Campbell's expense reports were also far less detailed than those presented by Secretary Stanley J. Keysa, who noted his travels for authority business to the mile. Campbell did not provide mileage readings. Campbell, Regan and Keysa were the only directors who have filed requests for reimbursement for authority business.
There had been public speculation Campbell might resign. He and Regan had left some members feeling closed out of the decision-making loop, and they resented it. Privately, members said they didn't want Gov. George E. Pataki to name Campbell as the next chairman, and there was no indication this week the governor would do so.
Still, Campbell in recent weeks had met individually with directors to mend fences and to put the control board on an even keel. At Thursday's meeting, Campbell often spoke as though he would be with the group for the foreseeable future. Then he announced his departure and refused to speak with reporters as he donned his coat and left.
"As far as I am concerned he has taken a bad rap," said member Anthony Baynes, an Amherst businessman who didn't like it when Campbell hired a leader for the control board's new Office of Management and Productivity without board approval. "He's a good person," Baynes said. "He worked 25 hours a week for the authority."
Before Campbell announced his decision, Keysa had suggested the members write a letter to Regan, thanking him for his months of service. Then, Keysa suggested the other members write a letter to Campbell thanking him as well.
Pataki appoints four of the authority's seven members, including the chairman and vice chairman. It will be up to the governor to name the replacements.

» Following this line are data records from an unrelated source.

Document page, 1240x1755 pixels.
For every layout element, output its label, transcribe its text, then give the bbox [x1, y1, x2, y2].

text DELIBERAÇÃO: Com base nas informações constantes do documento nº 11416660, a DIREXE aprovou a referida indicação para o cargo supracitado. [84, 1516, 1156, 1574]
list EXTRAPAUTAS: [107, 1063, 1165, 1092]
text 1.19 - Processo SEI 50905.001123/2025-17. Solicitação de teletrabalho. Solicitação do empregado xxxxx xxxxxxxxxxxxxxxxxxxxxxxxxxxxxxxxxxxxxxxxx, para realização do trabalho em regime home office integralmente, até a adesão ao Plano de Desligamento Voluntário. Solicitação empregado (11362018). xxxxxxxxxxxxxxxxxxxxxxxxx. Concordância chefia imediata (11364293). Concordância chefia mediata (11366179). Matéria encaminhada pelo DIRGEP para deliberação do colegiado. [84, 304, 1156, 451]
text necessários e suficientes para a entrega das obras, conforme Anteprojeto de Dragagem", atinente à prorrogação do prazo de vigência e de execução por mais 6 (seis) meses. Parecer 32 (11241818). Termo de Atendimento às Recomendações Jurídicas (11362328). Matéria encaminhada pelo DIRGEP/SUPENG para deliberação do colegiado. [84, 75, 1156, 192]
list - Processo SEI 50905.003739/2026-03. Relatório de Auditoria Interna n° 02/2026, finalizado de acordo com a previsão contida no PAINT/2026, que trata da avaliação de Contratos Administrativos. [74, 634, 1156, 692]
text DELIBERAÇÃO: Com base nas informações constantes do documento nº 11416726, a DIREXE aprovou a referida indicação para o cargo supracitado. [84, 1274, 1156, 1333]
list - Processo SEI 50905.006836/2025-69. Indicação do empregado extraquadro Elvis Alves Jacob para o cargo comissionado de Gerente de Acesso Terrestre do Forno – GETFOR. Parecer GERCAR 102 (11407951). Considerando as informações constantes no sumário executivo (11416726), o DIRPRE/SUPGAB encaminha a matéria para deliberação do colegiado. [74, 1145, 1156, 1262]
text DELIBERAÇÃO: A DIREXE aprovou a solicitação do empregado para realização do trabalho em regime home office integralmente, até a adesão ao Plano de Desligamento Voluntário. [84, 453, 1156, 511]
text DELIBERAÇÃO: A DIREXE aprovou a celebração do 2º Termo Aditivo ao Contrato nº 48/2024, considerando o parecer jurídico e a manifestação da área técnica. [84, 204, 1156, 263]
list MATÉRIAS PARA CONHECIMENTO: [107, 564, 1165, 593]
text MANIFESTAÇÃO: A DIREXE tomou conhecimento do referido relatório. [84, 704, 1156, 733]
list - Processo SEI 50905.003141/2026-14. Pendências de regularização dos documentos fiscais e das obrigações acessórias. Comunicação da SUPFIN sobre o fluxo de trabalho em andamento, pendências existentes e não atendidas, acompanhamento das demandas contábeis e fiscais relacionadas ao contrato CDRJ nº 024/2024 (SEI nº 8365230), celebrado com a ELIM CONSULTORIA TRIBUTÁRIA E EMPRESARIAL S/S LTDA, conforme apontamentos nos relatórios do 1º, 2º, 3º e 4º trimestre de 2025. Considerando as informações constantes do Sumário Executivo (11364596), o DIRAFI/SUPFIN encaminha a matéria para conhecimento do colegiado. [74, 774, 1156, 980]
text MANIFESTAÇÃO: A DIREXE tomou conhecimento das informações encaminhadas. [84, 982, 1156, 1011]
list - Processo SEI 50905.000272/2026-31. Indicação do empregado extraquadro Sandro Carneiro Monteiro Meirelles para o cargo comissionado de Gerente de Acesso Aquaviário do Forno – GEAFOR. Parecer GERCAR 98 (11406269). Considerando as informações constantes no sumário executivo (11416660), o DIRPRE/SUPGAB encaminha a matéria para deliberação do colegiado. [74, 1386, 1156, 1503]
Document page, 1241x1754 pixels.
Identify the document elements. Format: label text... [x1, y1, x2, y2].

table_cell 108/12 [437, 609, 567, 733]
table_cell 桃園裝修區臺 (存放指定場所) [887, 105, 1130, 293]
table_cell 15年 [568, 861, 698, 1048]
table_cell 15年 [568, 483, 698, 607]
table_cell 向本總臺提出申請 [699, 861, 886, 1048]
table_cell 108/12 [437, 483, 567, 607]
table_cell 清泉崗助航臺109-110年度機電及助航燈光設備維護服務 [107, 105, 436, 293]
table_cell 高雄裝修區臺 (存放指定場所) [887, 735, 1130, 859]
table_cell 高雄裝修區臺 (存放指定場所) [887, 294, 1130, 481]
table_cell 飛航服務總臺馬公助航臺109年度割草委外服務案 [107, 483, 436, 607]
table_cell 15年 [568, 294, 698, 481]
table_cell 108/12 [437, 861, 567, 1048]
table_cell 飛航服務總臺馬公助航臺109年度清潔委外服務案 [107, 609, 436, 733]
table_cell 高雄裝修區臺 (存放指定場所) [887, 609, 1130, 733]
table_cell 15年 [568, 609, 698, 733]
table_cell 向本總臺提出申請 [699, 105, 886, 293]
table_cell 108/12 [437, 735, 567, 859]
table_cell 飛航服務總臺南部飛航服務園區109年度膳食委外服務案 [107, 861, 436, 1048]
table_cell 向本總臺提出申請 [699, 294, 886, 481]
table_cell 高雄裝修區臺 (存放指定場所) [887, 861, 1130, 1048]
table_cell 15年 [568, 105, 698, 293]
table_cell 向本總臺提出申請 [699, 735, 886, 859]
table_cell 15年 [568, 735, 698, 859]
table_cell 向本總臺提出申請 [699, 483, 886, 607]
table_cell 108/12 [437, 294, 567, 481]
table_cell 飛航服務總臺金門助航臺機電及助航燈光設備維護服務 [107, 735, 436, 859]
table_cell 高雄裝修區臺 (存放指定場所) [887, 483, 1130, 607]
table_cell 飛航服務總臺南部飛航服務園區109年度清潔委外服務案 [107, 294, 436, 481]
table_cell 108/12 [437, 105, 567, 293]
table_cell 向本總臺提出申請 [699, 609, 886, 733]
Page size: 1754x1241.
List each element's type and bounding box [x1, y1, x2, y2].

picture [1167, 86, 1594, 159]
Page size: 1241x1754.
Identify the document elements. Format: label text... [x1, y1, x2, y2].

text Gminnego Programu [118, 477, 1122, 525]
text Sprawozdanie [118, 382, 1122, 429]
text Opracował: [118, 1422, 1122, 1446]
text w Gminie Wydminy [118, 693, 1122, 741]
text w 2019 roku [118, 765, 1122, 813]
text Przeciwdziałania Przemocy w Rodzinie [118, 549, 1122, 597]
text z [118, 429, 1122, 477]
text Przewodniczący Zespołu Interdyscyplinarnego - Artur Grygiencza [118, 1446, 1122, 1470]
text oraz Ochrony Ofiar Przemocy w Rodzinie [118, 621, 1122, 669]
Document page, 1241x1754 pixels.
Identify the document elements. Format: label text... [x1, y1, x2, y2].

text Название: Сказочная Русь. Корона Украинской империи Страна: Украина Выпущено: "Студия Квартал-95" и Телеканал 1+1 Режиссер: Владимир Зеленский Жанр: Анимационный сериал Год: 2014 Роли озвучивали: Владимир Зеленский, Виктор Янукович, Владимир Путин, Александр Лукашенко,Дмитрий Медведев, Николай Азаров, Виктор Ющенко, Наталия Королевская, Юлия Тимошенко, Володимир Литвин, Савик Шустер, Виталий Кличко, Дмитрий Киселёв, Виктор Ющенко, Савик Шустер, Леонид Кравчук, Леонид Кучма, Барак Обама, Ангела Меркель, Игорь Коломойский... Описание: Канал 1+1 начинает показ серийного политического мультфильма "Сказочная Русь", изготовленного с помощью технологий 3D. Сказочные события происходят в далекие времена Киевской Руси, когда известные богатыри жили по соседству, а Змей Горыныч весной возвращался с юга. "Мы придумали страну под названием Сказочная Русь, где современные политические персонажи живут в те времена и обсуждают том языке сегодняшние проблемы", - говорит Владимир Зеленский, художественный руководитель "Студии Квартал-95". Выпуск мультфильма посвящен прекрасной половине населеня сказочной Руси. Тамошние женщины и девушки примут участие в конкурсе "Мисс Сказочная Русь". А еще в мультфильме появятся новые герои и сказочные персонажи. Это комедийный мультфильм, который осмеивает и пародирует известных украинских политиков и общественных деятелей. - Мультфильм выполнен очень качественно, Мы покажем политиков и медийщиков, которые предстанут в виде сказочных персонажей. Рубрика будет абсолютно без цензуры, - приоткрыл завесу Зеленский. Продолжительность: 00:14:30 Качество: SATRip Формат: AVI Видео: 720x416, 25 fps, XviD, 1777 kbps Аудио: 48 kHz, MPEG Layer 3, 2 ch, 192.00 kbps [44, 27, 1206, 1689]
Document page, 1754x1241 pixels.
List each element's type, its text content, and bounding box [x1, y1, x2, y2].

The control board began its post-Regan era Thursday by setting its own house in order with a review of its bylaws and with members saying they would like to see meeting documents well before the scheduled date. One member, John Johnson, insisted that all vendor contracts receive board approval.
In one recent episode, the authority's leadership had hired an outside lawyer to write a letter to the community inviting ideas about government collaboration. The full board never approved such an expense, and amid the protests, the local lawyer later waived payment.
But directors also lamented a stinging legal bill that became public Thursday in a review of 2005 expenses.
State officials had assigned the noted Wall Street firm Hawkins, Delafield and Wood to the control board in its early days, before members had met for the first time and could hire their own lawyer. The firm was authorized to charge $40,000 a month, and did so, even though it sent a lawyer to just two authority meetings. In total, Hawkins, Delafield and Wood was paid $80,000 in taxpayer money.
"I was not happy," said the board's general counsel, Gregory Stamm. "The chairman was not happy."
Stamm said the bill was paid under protest.
The panel learned it will be difficult for the government to identify more than $50 million in savings this year. If the county falls short, the chances are good that taxpayers will face another tax increase in 2007.